La wilaya fait la chasse à l’anarchie urbaine

Les craintes des habitants sont exacerbées par la célérité avec laquelle ce dossier est mené. Il n’y a eu qu’une semaine entre la correspondance du gouverneur et le début de l’application effective de la décision ! Pourtant, cela fait des années que le rocher abrite des occupants sans titres de propriété et pratiquant des activités réprimées par la loi au grand jour. Un pont a même été construit pour en faciliter l’accès. Dès lors, des questions fusent : pourquoi aujourd’hui ? Pourquoi aucune action n’a été entreprise auparavant, notamment dans le cadre du grand chantier de valorisation du littoral, lancé en 2017 ?
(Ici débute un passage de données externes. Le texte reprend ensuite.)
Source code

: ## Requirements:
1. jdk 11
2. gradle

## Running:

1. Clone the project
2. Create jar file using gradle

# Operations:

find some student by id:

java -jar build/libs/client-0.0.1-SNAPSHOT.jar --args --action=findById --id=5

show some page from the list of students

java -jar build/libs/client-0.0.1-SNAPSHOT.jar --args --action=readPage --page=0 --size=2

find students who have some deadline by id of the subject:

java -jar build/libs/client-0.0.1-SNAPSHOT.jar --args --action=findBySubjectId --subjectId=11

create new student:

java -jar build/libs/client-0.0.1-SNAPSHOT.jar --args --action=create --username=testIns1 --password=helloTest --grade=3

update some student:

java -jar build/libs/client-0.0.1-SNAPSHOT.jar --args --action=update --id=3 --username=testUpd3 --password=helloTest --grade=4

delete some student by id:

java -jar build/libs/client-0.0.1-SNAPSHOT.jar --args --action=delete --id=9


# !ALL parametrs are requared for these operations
Si aucune des autorités territoriales que nous avons contactées n’a voulu se prononcer sur la question, un début d’explication se trouve dans le changement qui vient de s’opérer à la tête de la wilaya de Casablanca-Settat. Ce chantier porte la griffe du nouveau wali, Mohamed Mhidia, qui a placé la lutte contre l’occupation du domaine public et la prolifération des bidonvilles, mais aussi la réhabilitation des habitats menaçant ruine parmi ses priorités. M. Mhidia avait déclaré solennellement en novembre dernier, lors d’une session extraordinaire du Conseil de la région de Casablanca-Settat, que la mise à niveau urbaine et la valorisation de l’espace de la ville seraient au cœur de son agenda. Entreprenant et engagé, le haut responsable semble déterminé à s’attaquer aux dossiers les plus épineux, quitte à remettre en cause des pratiques installées depuis fort longtemps.

Les responsables de la ville de Casablanca et ses habitants, qui voient plutôt d’un bon œil cette décision courageuse qui permettra le réaménagement et le développement d’un site à vocation touristique majeure, ne cachent pourtant pas leur inquiétude quant au sort qui sera réservé aux familles de Sidi Abderrahman.

Un réaménagement au détriment de l’humain ?

La fermeté dont font preuve les autorités dans cette affaire est, certes, souhaitable et même nécessaire. Leur approche étant dans la droite ligne des orientations du nouveau modèle de développement qui préconise d’améliorer le bien-être et le cadre de vie des citoyens. Mais qu’adviendra-t-il des familles qui ont passé toute leur vie dans cet endroit ? Leur cas doit être pris en considération, d’autant que le Maroc a choisi de renforcer les piliers de l’État de social qui ambitionne de ne laisser personne au bord du chemin. Des alternatives doivent être prévues. Autrement, on risque de créer ailleurs un nouveau foyer de précarité. Une approche inclusive s’impose.

Si pour le moment, on a encore du mal à identifier la partie qui doit prendre en charge les personnes qui seront expulsées – les différents départements concernés (Intérieur, Habitat, Habous...) se murent dans le silence, refusant de se prononcer sur la question –, les familles vivent l’enfer de l’attente et d’un avenir incertain. Le relogement paraît la solution la plus logique, on y a eu recours par le passé au profit des habitants des bidonvilles, mais pour le moment, cette option semble ne pas être à l’ordre du jour, d’après nos informations. De quoi nourrir le tourment des habitants, même si on sait que leurs activités n’inspirent pas la sympathie et encore moins la solidarité.